**Description of the task:**
Pick out each line below containing "nose".

-------

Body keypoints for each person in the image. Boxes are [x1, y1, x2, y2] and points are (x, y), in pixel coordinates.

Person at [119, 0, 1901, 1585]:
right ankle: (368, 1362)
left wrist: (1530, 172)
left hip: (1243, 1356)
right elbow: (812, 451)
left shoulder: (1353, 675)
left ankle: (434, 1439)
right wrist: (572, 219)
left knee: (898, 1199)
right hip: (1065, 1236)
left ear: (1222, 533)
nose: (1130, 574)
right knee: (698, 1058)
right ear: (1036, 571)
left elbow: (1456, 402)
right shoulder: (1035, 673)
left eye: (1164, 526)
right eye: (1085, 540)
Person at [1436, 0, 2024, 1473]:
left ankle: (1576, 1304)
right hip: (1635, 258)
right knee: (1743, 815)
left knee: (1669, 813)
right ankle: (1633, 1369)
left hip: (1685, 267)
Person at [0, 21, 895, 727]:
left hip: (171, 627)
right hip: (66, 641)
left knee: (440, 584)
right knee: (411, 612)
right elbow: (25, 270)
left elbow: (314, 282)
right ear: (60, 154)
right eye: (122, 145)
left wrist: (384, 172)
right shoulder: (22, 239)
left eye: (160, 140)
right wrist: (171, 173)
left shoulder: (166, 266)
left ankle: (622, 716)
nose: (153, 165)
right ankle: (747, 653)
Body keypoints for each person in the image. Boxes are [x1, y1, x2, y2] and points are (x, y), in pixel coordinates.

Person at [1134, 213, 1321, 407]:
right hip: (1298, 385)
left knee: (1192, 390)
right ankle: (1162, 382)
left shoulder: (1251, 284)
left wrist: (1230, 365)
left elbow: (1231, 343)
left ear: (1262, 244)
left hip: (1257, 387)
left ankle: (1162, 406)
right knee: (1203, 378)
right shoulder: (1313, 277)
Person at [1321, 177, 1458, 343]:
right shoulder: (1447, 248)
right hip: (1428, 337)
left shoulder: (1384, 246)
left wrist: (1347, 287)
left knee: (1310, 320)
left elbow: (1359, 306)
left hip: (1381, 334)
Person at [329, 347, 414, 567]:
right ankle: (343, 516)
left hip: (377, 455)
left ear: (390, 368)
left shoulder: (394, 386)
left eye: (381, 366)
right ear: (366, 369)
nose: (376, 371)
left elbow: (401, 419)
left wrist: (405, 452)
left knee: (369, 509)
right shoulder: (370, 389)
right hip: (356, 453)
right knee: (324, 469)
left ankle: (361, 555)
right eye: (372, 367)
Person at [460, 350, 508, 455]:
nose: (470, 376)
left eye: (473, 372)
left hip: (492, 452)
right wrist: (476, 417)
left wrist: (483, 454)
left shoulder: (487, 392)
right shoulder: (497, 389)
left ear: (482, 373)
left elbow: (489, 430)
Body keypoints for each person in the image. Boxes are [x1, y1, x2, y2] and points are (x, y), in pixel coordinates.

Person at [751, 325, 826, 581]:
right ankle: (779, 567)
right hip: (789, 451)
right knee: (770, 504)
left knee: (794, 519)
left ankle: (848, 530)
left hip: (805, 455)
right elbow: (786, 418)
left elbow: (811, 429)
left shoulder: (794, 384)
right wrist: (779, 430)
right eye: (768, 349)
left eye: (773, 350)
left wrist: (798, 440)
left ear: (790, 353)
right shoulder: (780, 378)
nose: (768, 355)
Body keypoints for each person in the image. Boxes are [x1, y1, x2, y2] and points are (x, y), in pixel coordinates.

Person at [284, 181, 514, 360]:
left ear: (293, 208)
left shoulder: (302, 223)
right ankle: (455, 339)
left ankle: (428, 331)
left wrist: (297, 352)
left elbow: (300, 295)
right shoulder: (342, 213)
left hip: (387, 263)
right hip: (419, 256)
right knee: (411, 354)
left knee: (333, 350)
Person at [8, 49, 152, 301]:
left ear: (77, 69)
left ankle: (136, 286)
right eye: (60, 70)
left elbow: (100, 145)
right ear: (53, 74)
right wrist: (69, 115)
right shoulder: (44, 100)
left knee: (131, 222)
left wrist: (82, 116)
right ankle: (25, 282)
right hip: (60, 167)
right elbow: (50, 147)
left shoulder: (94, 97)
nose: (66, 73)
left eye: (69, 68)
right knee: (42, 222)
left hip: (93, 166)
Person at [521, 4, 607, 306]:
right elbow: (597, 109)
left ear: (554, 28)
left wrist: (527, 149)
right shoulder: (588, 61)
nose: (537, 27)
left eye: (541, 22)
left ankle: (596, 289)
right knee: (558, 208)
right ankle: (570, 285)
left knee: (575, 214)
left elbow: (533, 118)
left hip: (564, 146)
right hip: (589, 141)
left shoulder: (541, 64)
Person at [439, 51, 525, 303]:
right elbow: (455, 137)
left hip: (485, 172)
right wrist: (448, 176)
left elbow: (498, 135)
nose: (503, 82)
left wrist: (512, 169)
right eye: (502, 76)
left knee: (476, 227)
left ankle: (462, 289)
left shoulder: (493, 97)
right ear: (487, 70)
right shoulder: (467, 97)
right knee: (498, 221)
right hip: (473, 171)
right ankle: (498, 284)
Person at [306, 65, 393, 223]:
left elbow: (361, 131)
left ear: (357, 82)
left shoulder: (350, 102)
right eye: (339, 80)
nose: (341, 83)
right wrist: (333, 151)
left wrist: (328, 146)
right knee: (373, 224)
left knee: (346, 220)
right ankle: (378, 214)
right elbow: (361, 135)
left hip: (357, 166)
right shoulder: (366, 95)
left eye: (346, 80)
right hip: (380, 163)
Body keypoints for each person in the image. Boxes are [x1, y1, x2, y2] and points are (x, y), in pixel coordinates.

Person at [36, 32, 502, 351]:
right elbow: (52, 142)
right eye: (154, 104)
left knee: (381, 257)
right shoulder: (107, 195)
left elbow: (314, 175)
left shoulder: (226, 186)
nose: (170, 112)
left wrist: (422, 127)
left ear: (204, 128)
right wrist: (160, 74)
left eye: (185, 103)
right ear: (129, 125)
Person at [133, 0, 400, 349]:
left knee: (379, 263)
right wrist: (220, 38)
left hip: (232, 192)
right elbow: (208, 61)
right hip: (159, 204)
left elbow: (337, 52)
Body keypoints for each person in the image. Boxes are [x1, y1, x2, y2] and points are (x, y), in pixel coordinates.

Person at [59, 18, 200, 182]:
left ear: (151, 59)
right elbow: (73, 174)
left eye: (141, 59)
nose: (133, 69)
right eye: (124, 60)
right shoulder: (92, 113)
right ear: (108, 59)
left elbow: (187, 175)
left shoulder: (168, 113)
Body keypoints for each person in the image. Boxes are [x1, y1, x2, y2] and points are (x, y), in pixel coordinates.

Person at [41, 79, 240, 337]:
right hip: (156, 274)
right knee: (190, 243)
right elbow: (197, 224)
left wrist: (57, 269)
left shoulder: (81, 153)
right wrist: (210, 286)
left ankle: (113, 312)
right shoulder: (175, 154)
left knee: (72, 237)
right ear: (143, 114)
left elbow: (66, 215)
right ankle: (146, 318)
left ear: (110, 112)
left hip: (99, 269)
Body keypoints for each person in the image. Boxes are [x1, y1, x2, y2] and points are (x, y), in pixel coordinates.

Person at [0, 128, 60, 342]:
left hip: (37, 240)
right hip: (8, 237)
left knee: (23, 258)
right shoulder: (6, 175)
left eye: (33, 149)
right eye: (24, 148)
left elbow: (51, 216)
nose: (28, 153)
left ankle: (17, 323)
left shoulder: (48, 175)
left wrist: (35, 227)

-------

**Solution:**
nose: (1130, 574)
nose: (153, 165)
nose: (376, 371)
nose: (470, 376)
nose: (768, 355)
nose: (66, 73)
nose: (537, 27)
nose: (503, 82)
nose: (341, 83)
nose: (170, 112)
nose: (133, 69)
nose: (28, 153)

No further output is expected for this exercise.